### [Data excerpts]

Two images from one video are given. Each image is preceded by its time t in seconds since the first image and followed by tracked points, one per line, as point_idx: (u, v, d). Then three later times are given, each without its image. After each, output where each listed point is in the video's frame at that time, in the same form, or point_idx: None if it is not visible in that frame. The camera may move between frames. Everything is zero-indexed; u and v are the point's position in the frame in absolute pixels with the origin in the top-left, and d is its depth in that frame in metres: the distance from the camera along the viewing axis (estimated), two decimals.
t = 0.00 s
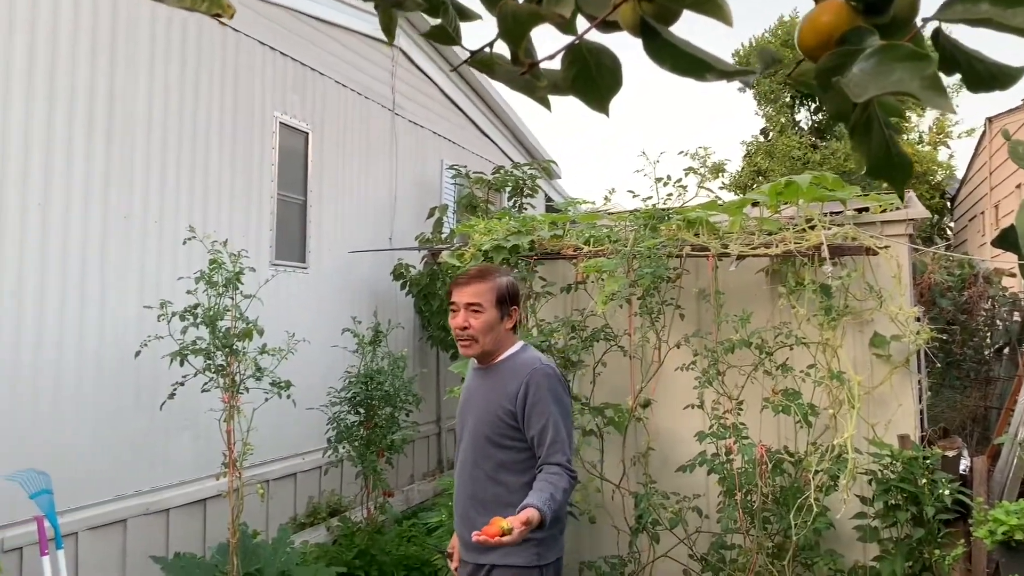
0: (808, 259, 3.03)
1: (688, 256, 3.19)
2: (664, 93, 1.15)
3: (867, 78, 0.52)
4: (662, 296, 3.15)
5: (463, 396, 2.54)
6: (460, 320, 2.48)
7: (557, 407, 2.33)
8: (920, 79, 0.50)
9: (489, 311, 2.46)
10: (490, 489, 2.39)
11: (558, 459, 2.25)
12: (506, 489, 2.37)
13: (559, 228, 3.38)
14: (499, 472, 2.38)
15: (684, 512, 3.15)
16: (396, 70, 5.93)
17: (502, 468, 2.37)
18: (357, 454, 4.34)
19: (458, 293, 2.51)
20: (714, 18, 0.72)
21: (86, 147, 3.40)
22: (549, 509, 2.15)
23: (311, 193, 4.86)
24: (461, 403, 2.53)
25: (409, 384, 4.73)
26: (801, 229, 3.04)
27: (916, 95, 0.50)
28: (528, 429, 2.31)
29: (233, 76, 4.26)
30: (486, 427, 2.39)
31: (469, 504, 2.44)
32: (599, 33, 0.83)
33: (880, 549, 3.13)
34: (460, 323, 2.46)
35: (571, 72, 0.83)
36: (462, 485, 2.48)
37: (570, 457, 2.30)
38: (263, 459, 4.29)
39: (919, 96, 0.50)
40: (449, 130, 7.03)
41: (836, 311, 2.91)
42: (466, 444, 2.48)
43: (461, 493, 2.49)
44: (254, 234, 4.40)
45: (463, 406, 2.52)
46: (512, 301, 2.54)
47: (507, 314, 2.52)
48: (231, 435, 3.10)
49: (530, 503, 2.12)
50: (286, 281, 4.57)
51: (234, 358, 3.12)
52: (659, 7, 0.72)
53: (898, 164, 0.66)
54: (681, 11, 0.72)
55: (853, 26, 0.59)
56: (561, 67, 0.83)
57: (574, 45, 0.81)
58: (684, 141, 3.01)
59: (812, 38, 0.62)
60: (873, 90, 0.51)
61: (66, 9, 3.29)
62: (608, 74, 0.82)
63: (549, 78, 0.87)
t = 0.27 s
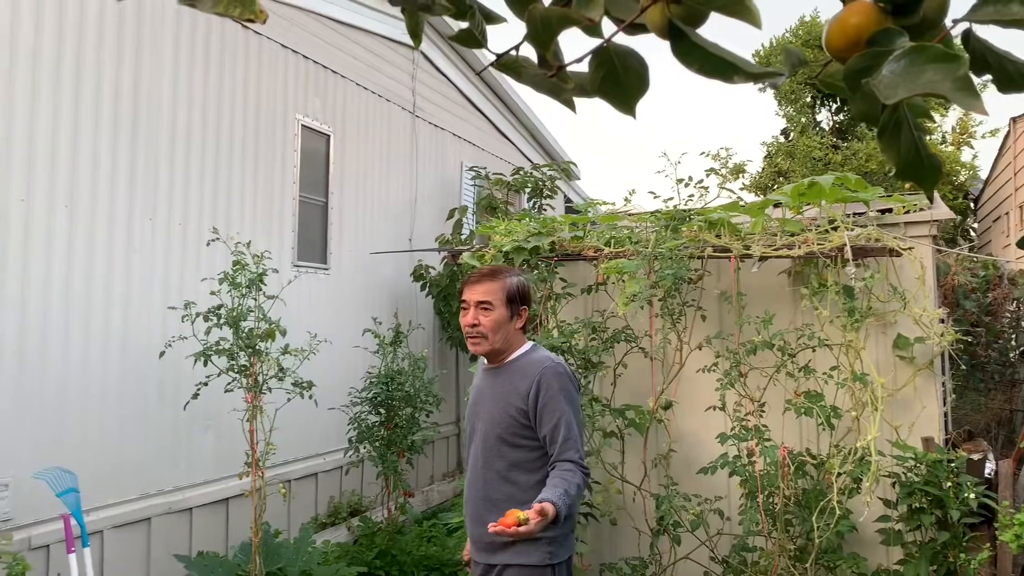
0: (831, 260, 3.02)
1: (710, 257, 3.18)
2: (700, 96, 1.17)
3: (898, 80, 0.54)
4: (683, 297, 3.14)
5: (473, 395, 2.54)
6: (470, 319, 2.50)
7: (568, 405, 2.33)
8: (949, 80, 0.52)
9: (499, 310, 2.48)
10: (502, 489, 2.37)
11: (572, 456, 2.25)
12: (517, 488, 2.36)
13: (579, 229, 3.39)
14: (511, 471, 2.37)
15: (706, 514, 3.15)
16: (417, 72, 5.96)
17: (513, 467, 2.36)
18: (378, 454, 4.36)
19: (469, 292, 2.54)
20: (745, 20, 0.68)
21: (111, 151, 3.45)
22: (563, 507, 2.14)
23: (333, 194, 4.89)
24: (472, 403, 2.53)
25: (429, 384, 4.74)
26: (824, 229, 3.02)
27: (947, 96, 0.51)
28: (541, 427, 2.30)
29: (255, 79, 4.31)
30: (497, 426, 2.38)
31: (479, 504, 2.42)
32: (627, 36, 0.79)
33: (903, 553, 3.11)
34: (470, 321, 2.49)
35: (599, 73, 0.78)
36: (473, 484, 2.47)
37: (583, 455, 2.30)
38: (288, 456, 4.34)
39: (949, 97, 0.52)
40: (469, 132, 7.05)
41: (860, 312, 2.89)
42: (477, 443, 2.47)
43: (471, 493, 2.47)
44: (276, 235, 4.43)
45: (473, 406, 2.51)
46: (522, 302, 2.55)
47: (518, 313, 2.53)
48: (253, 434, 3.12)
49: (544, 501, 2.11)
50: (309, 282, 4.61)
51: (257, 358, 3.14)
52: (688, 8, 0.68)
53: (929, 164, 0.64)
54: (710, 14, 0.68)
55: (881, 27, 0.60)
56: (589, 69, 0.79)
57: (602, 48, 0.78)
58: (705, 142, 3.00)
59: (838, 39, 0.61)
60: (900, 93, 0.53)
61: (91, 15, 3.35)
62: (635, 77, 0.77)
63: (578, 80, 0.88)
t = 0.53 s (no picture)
0: (862, 260, 3.00)
1: (739, 258, 3.18)
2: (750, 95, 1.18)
3: (939, 77, 0.53)
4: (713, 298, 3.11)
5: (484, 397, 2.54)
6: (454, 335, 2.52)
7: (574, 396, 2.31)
8: (994, 77, 0.51)
9: (480, 323, 2.44)
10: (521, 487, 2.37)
11: (584, 445, 2.25)
12: (536, 484, 2.36)
13: (606, 230, 3.40)
14: (527, 468, 2.37)
15: (735, 515, 3.15)
16: (445, 74, 6.03)
17: (531, 464, 2.36)
18: (406, 454, 4.38)
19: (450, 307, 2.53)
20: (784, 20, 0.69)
21: (144, 156, 3.54)
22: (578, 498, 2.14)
23: (361, 196, 4.95)
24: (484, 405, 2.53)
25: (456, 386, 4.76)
26: (854, 230, 3.01)
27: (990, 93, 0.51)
28: (550, 421, 2.29)
29: (286, 83, 4.38)
30: (509, 425, 2.37)
31: (500, 503, 2.42)
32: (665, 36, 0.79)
33: (936, 555, 3.09)
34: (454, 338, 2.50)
35: (637, 73, 0.78)
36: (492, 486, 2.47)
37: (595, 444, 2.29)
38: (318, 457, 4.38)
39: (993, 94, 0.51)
40: (496, 133, 7.10)
41: (892, 313, 2.87)
42: (492, 445, 2.47)
43: (491, 494, 2.47)
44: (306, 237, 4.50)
45: (486, 408, 2.52)
46: (509, 305, 2.48)
47: (498, 319, 2.46)
48: (283, 434, 3.15)
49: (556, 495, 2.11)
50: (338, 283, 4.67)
51: (287, 359, 3.17)
52: (725, 8, 0.69)
53: (968, 164, 0.62)
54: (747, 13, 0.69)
55: (921, 25, 0.59)
56: (626, 70, 0.80)
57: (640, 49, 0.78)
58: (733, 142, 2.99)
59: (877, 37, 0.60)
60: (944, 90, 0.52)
61: (125, 23, 3.45)
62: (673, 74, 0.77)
63: (614, 79, 0.86)
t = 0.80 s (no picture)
0: (900, 258, 2.97)
1: (775, 255, 3.16)
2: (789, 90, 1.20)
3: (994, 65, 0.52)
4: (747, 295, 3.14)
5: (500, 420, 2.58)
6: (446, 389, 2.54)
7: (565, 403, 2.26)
8: None
9: (456, 376, 2.43)
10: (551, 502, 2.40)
11: (583, 450, 2.19)
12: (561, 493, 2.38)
13: (639, 227, 3.44)
14: (549, 480, 2.39)
15: (770, 515, 3.16)
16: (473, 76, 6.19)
17: (552, 476, 2.37)
18: (438, 451, 4.38)
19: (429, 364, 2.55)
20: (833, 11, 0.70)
21: (180, 160, 3.69)
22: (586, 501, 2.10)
23: (392, 196, 5.12)
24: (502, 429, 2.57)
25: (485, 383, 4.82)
26: (891, 227, 2.99)
27: None
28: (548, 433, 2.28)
29: (317, 83, 4.50)
30: (517, 445, 2.41)
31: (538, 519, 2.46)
32: (707, 30, 0.80)
33: (976, 557, 3.05)
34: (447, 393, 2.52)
35: (682, 67, 0.80)
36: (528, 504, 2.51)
37: (600, 445, 2.22)
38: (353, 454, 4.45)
39: None
40: (523, 130, 7.22)
41: (929, 311, 2.85)
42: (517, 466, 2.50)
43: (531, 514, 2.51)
44: (337, 237, 4.64)
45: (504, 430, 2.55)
46: (475, 341, 2.43)
47: (472, 361, 2.42)
48: (318, 431, 3.19)
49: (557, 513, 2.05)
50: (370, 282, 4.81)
51: (321, 356, 3.21)
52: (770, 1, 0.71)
53: None
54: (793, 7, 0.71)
55: (975, 14, 0.57)
56: (671, 64, 0.81)
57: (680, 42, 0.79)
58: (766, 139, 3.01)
59: (928, 28, 0.59)
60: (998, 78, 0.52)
61: (161, 33, 3.59)
62: (716, 67, 0.78)
63: (657, 72, 0.85)
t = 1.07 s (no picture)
0: (935, 253, 2.97)
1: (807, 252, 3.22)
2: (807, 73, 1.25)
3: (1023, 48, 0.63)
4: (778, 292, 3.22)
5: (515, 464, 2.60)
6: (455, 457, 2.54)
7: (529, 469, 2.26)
8: None
9: (456, 449, 2.43)
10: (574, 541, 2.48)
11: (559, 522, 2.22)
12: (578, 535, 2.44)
13: (669, 224, 3.47)
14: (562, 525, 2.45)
15: (801, 513, 3.18)
16: (500, 69, 6.26)
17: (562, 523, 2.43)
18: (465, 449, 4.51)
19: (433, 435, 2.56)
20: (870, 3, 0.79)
21: (213, 158, 3.76)
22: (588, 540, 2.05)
23: (419, 193, 5.18)
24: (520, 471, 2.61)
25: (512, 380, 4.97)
26: (926, 222, 2.99)
27: None
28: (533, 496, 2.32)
29: (346, 81, 4.57)
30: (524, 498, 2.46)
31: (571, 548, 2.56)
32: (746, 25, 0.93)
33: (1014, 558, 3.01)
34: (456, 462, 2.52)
35: (720, 60, 0.93)
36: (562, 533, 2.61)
37: (576, 513, 2.22)
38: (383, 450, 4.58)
39: None
40: (549, 125, 7.28)
41: (965, 307, 2.84)
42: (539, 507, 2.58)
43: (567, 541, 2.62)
44: (367, 235, 4.71)
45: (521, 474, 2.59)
46: (462, 412, 2.41)
47: (467, 431, 2.40)
48: (348, 427, 3.22)
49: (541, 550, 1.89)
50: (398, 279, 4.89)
51: (351, 353, 3.24)
52: None
53: None
54: None
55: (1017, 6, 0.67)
56: (711, 56, 0.94)
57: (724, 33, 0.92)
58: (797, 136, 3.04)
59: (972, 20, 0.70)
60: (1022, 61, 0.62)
61: (193, 34, 3.65)
62: (756, 58, 0.91)
63: (695, 65, 1.04)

### [Exercise goal]
The required answer is an exact, picture-free copy of the lines from the opening of the listing above through the line with "46: (512, 301, 2.54)".

### [Response area]
Two images from one video are given. Each image is preceded by its time t in seconds since the first image and followed by tracked points, one per line, as point_idx: (u, v, d). Then three later times are given, each without its image. After each, output where each listed point is in the video's frame at that time, in the same form, or point_idx: None if it is not visible in that frame. The camera may move between frames. Everything is zero-indexed; u and v are the point's position in the frame in absolute pixels with the origin in the top-left, and d is its depth in that frame in metres: the distance from the camera along the viewing axis (estimated), two decimals.
t = 0.00 s
0: (808, 259, 3.03)
1: (688, 256, 3.19)
2: (664, 93, 1.15)
3: (867, 78, 0.52)
4: (662, 296, 3.15)
5: (463, 396, 2.54)
6: (460, 320, 2.48)
7: (557, 407, 2.33)
8: (920, 79, 0.50)
9: (489, 311, 2.46)
10: (490, 489, 2.39)
11: (558, 459, 2.25)
12: (506, 489, 2.37)
13: (559, 228, 3.38)
14: (499, 472, 2.38)
15: (684, 512, 3.15)
16: (396, 70, 5.93)
17: (502, 468, 2.37)
18: (357, 454, 4.34)
19: (458, 293, 2.51)
20: (714, 18, 0.72)
21: (86, 147, 3.40)
22: (549, 509, 2.15)
23: (311, 193, 4.86)
24: (461, 403, 2.53)
25: (409, 384, 4.73)
26: (801, 229, 3.04)
27: (916, 95, 0.50)
28: (528, 429, 2.31)
29: (233, 76, 4.26)
30: (486, 427, 2.39)
31: (469, 504, 2.44)
32: (599, 33, 0.83)
33: (880, 549, 3.13)
34: (460, 323, 2.46)
35: (571, 72, 0.83)
36: (462, 485, 2.48)
37: (570, 457, 2.30)
38: (263, 459, 4.29)
39: (919, 96, 0.50)
40: (449, 130, 7.03)
41: (836, 311, 2.91)
42: (466, 444, 2.48)
43: (461, 493, 2.49)
44: (254, 234, 4.40)
45: (463, 406, 2.52)
46: (512, 301, 2.54)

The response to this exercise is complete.